For the moment, Min Zin doesn’t look depressed. Hanging out with students from the Berkeley Journalism School, where he teaches a weekly seminar about Asian current affairs, the unassuming, soft-spoken Burman is always up for a laugh, a coffee and a conversation.
He’s the lucky one. He got away. He made it to the land of dreams.
But what is the price of such luck?
It was 10 ‘o’ clock on a crisp September night in 1988, and Rangoon was just falling asleep. The moonlight gleamed on the golden spires of the Shwedagon Pagoda, where several dozen student activists were secretly camped for the night. A teenage boy in a white T-shirt could be seen weaving door-to-door through the narrow streets, a sack slung over his back.
“Rice for the activists, please?
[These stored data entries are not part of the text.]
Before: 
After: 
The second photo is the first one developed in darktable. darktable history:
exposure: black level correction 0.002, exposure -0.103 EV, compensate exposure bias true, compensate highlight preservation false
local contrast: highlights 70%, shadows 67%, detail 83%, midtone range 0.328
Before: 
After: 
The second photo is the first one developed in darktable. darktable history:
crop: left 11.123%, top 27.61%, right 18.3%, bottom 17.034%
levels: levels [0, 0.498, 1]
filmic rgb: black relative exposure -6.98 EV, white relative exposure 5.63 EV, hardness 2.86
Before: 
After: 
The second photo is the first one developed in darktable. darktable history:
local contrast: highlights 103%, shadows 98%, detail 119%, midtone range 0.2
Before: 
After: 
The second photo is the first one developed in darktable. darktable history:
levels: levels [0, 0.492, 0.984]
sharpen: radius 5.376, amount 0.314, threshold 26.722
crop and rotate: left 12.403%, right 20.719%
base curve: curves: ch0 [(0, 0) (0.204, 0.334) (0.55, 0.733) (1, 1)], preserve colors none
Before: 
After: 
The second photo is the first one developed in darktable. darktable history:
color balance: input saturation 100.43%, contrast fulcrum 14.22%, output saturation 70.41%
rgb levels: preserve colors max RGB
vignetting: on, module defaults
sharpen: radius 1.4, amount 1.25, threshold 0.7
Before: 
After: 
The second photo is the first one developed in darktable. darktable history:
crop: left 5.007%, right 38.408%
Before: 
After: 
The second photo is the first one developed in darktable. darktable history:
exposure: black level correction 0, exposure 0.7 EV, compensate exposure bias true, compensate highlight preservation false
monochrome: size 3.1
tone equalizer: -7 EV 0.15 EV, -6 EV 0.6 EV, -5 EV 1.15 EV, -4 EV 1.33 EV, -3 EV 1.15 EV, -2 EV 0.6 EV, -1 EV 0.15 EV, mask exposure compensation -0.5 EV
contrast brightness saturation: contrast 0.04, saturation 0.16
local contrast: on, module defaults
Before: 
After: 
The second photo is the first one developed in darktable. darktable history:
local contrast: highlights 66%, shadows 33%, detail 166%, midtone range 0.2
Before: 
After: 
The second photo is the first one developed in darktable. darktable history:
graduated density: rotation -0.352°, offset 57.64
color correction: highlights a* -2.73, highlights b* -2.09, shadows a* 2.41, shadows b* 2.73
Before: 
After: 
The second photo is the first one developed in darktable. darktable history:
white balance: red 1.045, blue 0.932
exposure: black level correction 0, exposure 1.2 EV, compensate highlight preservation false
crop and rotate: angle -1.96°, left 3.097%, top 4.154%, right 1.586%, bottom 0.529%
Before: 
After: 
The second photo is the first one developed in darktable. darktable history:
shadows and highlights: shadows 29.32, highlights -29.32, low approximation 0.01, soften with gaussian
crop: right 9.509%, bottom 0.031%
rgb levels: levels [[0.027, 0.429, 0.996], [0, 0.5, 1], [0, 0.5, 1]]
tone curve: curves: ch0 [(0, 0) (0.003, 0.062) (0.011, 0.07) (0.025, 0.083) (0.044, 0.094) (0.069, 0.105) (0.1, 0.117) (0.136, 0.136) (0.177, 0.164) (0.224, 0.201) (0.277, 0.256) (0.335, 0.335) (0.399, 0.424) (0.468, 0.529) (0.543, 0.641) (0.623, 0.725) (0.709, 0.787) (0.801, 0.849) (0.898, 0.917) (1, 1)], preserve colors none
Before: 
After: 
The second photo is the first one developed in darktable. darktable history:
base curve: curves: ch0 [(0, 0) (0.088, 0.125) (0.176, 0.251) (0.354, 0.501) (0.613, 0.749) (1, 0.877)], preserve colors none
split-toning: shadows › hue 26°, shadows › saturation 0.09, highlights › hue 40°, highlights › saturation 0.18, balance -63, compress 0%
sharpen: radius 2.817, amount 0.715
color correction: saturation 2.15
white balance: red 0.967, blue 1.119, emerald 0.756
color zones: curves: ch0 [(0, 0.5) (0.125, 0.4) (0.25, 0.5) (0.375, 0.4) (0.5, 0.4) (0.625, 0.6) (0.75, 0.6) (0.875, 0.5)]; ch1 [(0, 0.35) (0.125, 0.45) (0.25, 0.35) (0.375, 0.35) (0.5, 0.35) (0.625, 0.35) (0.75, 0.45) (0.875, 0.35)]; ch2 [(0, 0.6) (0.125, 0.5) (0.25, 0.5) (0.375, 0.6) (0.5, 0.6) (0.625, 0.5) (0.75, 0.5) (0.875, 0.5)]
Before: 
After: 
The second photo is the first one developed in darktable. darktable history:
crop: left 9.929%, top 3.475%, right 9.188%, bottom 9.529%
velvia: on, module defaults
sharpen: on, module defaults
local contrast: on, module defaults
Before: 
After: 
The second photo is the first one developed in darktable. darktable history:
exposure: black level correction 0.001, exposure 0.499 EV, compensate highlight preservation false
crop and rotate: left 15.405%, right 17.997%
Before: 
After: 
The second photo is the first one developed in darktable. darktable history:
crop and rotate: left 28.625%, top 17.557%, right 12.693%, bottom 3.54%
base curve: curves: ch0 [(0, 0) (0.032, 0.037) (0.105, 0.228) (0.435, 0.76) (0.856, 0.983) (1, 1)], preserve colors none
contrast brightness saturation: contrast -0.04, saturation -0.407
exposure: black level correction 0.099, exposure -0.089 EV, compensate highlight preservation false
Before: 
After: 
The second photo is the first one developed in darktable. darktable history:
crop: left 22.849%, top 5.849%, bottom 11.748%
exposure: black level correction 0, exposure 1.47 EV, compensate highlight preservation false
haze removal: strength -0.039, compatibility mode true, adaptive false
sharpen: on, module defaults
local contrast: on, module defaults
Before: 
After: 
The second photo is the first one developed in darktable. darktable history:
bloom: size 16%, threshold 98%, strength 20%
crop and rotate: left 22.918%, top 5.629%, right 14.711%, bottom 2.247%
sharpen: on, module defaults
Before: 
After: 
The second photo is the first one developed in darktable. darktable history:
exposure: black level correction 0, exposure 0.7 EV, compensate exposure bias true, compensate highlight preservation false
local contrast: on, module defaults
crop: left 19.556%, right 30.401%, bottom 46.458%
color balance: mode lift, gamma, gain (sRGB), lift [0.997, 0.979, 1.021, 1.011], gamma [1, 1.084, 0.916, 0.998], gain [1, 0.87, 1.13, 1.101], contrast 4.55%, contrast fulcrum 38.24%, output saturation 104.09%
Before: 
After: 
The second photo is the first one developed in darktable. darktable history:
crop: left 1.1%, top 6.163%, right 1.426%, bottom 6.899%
Food for the activists?”
The men and women at the doors smiled at him in the dark. Their faces were gaunt, their hands weathered, and there were holes in the shirts. But their eyes were alight with hope. They plied the boy with bags full of basmati rice.
“Thank you, kind sir. Thank you!” the boy fervently whispered. “I promise you, you will get democracy! We’ll do it for you!” And they would smile again, bless him with prayers, and close the door.
He was young then, and perhaps he didn’t exactly know what he was talking about – what the meaning of democracy was. All he knew was that an entire population living in constant fear and deprivation, at the mercy of a handful of powerful individuals, was wrong. It had to change.
Twenty years later, his knowledge is broader, his understanding of the world much deeper. He knows it will not be clean, simple or easy to get the change Burma has craved for forty-six years. He knows it will take years, maybe decades more, of patience, hard work, and compromises.
But even now, he is preparing. He is preparing to go back. Coming to America, being at Berkeley – these were all just steps on his return journey. When he does return, it will not be as a destitute fugitive, or an illiterate rabble-rouser who was expelled from high school; not as a guilty man, a criminal, a renegade.
No, he will return properly – confident, well-spoken, highly-educated, a professional journalist, teacher and UC Berkeley graduate, and an American citizen. He will carry within himself the legacy of his father, of Aung San Suu Kyi, of Nelson Mandela, of all his heroes; and he will make a difference in Burma, not in the impetuous ways of his youth, not through megaphones and street slogans, but through the ways he has come to value and respect most in his years of exile – through journalism and education.
Because Min Zin stills owes to the people of Burma. He owes them that one bag of rice – which, for the Burmese people, is life.